順調に部活の行事も進み、8月になり、美術部の夏休みがやって来る。

うちの美術部の夏の活動は7月まで。

だから、8月からの予定は真っさら。

あぁ、部活は楽しかったな。

もっと先輩方と一緒にいたかったけど、家でしなくちゃならない事もあるから仕方ない。

次はお盆ね。

家のお手伝い、片付け、準備が待っている。

8月13日までに、部屋の片付けをして、お仏壇のおみがきをして…

それだけだったら、簡単やんか。
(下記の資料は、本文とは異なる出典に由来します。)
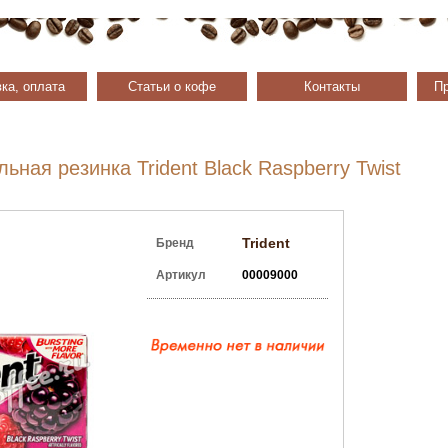
ка, оплата
Статьи о кофе
Контакты
Пр
ьная резинка Trident Black Raspberry Twist
Trident
Бренд
Артикул
00009000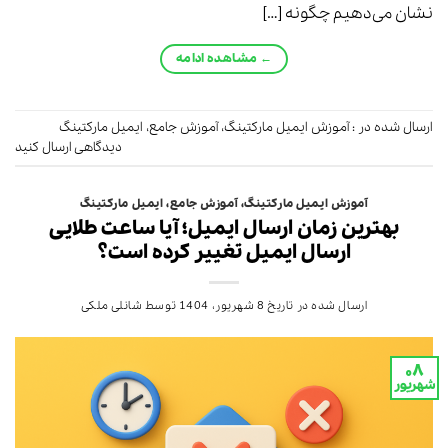
نشان می‌دهیم چگونه […]
←
مشاهده ادامه
ارسال شده در :
آموزش ایمیل مارکتینگ
،
آموزش جامع
،
ایمیل مارکتینگ
دیدگاهی ارسال کنید
آموزش ایمیل مارکتینگ
،
آموزش جامع
،
ایمیل مارکتینگ
بهترین زمان ارسال ایمیل؛ آیا ساعت طلایی
ارسال ایمیل تغییر کرده است؟
ارسال شده در تاریخ
8 شهریور، 1404
توسط
شانلی ملکی
۰۸
شهریور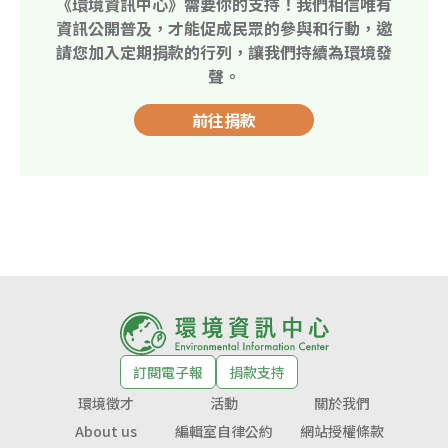
《環境資訊中心》需要你的支持！我們相信唯有
資訊公開普及，才能促成民眾的參與和行動，邀
請您加入定期捐款的行列，讓我們持續為環境發
聲。
前往捐款
訂閱電子報
捐款支持
環境徵才
活動
關於我們
About us
編輯室自律公約
網站授權條款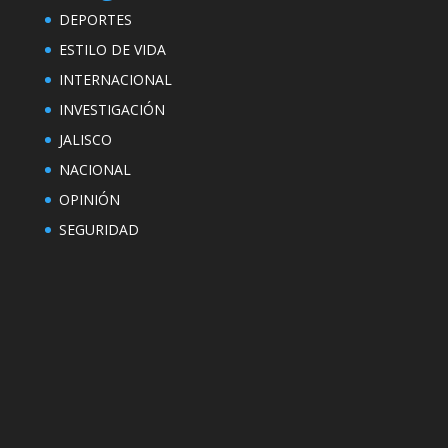
DEPORTES
ESTILO DE VIDA
INTERNACIONAL
INVESTIGACIÓN
JALISCO
NACIONAL
OPINIÓN
SEGURIDAD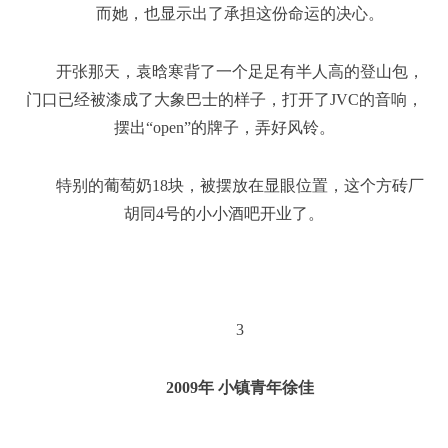
而她，也显示出了承担这份命运的决心。
开张那天，袁晗寒背了一个足足有半人高的登山包，
门口已经被漆成了大象巴士的样子，打开了JVC的音响，
摆出“open”的牌子，弄好风铃。
特别的葡萄奶18块，被摆放在显眼位置，这个方砖厂
胡同4号的小小酒吧开业了。
3
2009年 小镇青年徐佳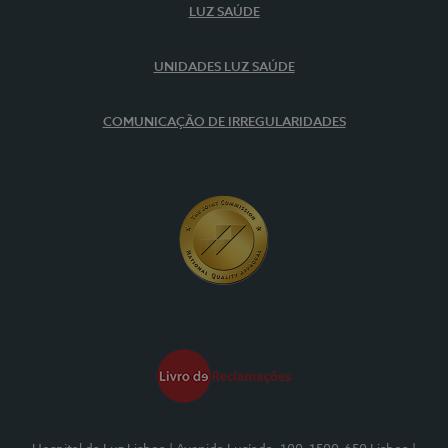
LUZ SAÚDE
UNIDADES LUZ SAÚDE
COMUNICAÇÃO DE IRREGULARIDADES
て思った人、手を挙げて!

こんなけでも、できたもんじゃないわよ。

自分の家は田舎で母屋と離れがある。

全体的に日本の古き建物って感じ。

で、お盆になると、地域のお坊さんが地域全ての家にお経をあげにまわるの。

部屋は大体18畳くらい。

お仏壇もうちのおじいちゃんが、


「一番大きくて立派なものなんやぞ!」



とよく力説してくれる。

大きいからこそ、おみがきは大変。

うちの家族4人でしても、はやくて半日かかる。

そんだけ苦労したのに、お経は5分で終わる。

でも、お楽しみはそのあと。

お正月とお盆は、親戚が5家族揃い、大宴会。

自分はこの、年に2回あるか無いかの大宴会が、楽しみの一つだ。



「はなちゃーん、酒持ってこーい!」

「呑みすぎちゃいますかぁ?」

「ほんまにな」


「海老いただきまーす」

「どうぞ、もっと食べてってぇな」

「じゃっ、特上マグロとうに。ごち」

「えらっそうやなー」


「お前の仕事場最近どうなん?」

「あ、聞いてくれる、兄さん?!うちの課長!あいつがなー」


「ほんなら、わしもう寝るわ」

「えー、おじいさん、もう寝るんー?」

「明日も朝早いがや」

「じいさん、田と畑の世話、せなあかんもんな」

「あぁ」



どんちゃん、どんちゃん。

お祭り騒ぎは、夜遅くまで続く。

そして、その夜は決まって、いとこのお姉さんが泊まっていってくれる。

朝方5時まで、布団の中でおしゃべり。

次の日は、お墓参りに行ったり、少しでも多く遊べる様に朝7時半起き。

それが2夜連続で続く。

楽しくってしかたがない。

中学生になってまで、子供っぽい?

いいんです、子供だもの!



いとこのお姉さんも帰って、ぐったり遊び疲れた翌日の暑苦しい午前10時。

電話の弾けそうなくらい元気なベルが鳴り響く。


「華ちゃん、今日うち来る?」

「ええの?!行く!」



もちろん、即答。

行かないわけがない。



「ばあちゃんが手料理ふるいたいって、言っとんのやけど」



電話の声の主は、おばさん。

正しくは、お母さんの妹さん。

更に詳しく、名前は幸子さん。

だから、自分はものごころ付いた頃から、「ゆきちゃん」と、呼んでいる。



「わかっとるやろうけど、泊まるよんなぁ?」

「ええの?!」



自分のテンションは上がりっぱなしで、お母さんの実家へ向かう。




午後2時。



「こんにちは」

「いらっしゃい、待っとったで!」

「お邪魔しまーす」



部屋に入れば、後は大人の話し。

お父さん、お母さん、おじいちゃん、おばあちゃんもゆきちゃんもみんなは笑ってるけど、自分は聞いていても、話しが難しくわからない。

わからないので、一人折り紙を折っていた。



「華ちゃん、学校はどうや?」

「うーん。…いろいろあるけど、楽しいよ。本当にいろいろやけど…」



自分は学校の事を言われるのは、あまり好かない。

聞かれると、胸のあたりが何だかモヤッとするから。



「そっか…。話したいと思う事は話して。嫌やったら、無理せんでええでな」



優しくそう言ってくれたゆきちゃんは、ニッコリと微笑んだ。



「明日、どっか行こか。どこに行くか考えといてぇ?」

「うん、ありがとう」





夕方、お父さんとお母さんは自分一人をおばあちゃんの家に残し、家へと帰ってゆく。



「じいやんが家で待っとんでさ。ありがとうな。華に食わせたってぇ」



そう言って帰っていった。





す、すごい…。

その夜のおばあちゃんの料理はまるで旅館の様なものだった。




翌日の朝になる。

外では、朝からあの有名な土地の牛乳屋さんのメロディーが流れている。



―もうそろそろ起きないと。



時刻は7時23分。

起きて、おばちゃんたちのいる部屋へ足を運ぶ。



「おはようございます」


「おはよう。むっちゃ眠そうやな」


「華ちゃんちは朝、パン?ご飯?」


「ご飯かな」


「わかった、朝ごはんちょっと待ってなー」


「あー、何から何まで悪いから手伝いますー!」


「えーよ、座っとんな」


「えー」


「えー、やないよ」







作ってもらった朝ご飯を食べている途中で、ゆきちゃんが話しかけてきた。